Young children are, for lack of a better word, sponges; meaning they soak up new information very quickly, providing that information is given to them in a way they understand and keeps their attention. The best way to achieve this is to involve your child with the process as often as you can and make it a fun experience for them. Some of the following suggestions might come across as simple common sense, but often when things become second nature they can be overlooked. So, what are the main things to teach your child when it comes to kitchen safety?

  • Getting Ready to Cook: Basic hygiene before cooking is very important. Make it a game for your child. Have a colourful list and see how many sessions it takes them to remember it. Things to include might be: shoes on (no bare feet as this is a risk if hot substances are spilled), tie hair up (if applicable), wash hands in soapy water, check and lay out ingredients, utensils and method for recipe.

  • Germs spreading: This is something that you might need to constantly remind your child about but there are basic and simple enough rules that they should be able to pick up over time; don’t keep cooked and uncooked foods together, wash utensils after using, keep your chopping boards separate (often sold as sets with different colours to make this easier for consumers, so you could try another little game e.g. we need to chop some vegetables, so which colour chopping board do we need?)
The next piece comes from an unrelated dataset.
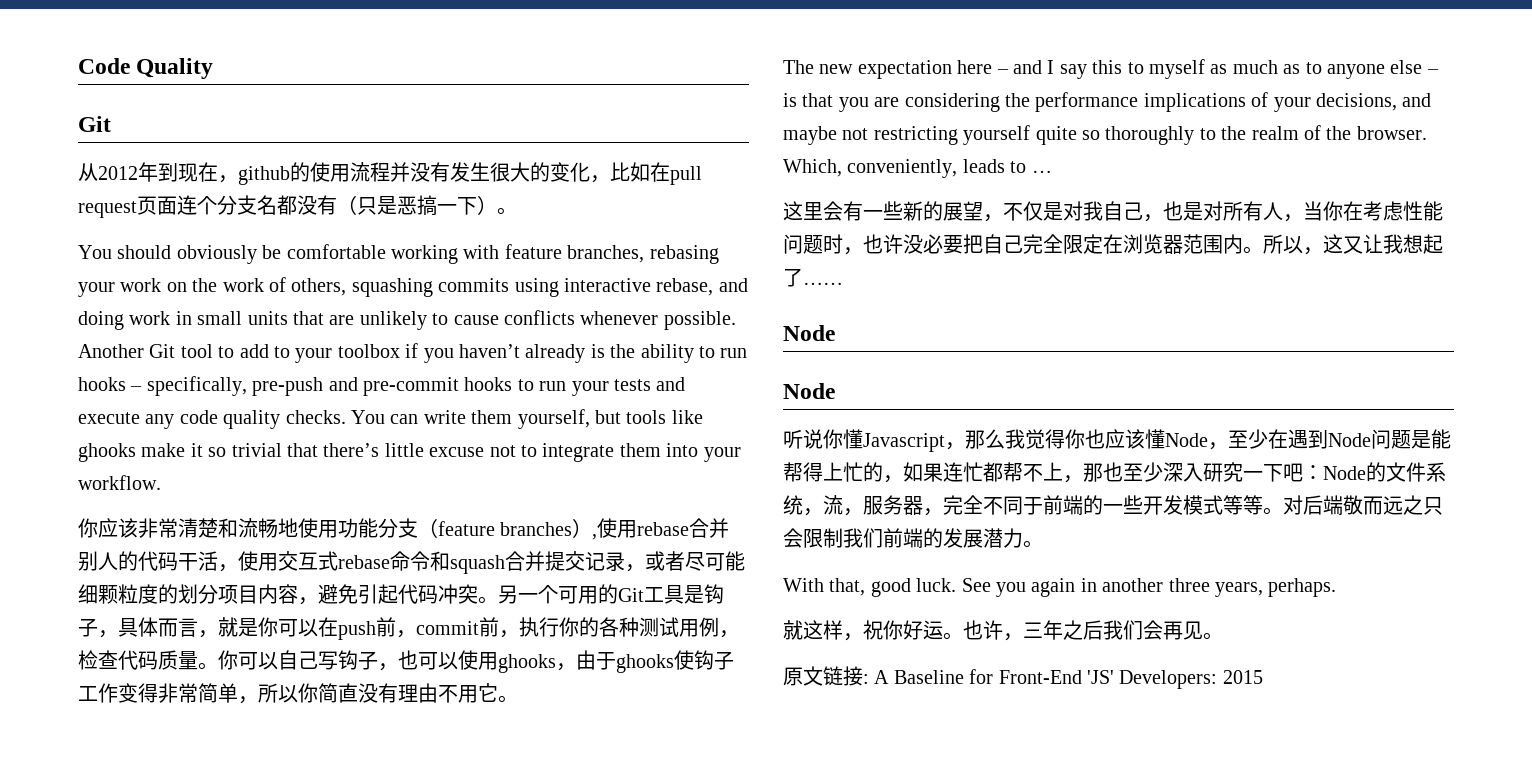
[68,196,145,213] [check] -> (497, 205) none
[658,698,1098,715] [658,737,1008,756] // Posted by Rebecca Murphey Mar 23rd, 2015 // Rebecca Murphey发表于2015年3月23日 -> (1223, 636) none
  • The ‘Nevers’: As a rule there are things that you shouldn’t do to keep the kitchen a safe environment. For instance, you should never: lick the inside of a mixture when cooking, pick up something from the oven without a mitt, keep handles from pots overlapping the work surface edge (to lower the risk of them being knocked off), run with knives.


Positive reinforcement: Throughout the process of teaching your child to cook you need to keep them interested, motivated and happy. Using positive reinforcement is a good way of doing this. Simply put, keep the kitchen a happy environment and this will lead to a positive experience in your child and will make them look forward to cooking with you as opposed to seeing it as a chore.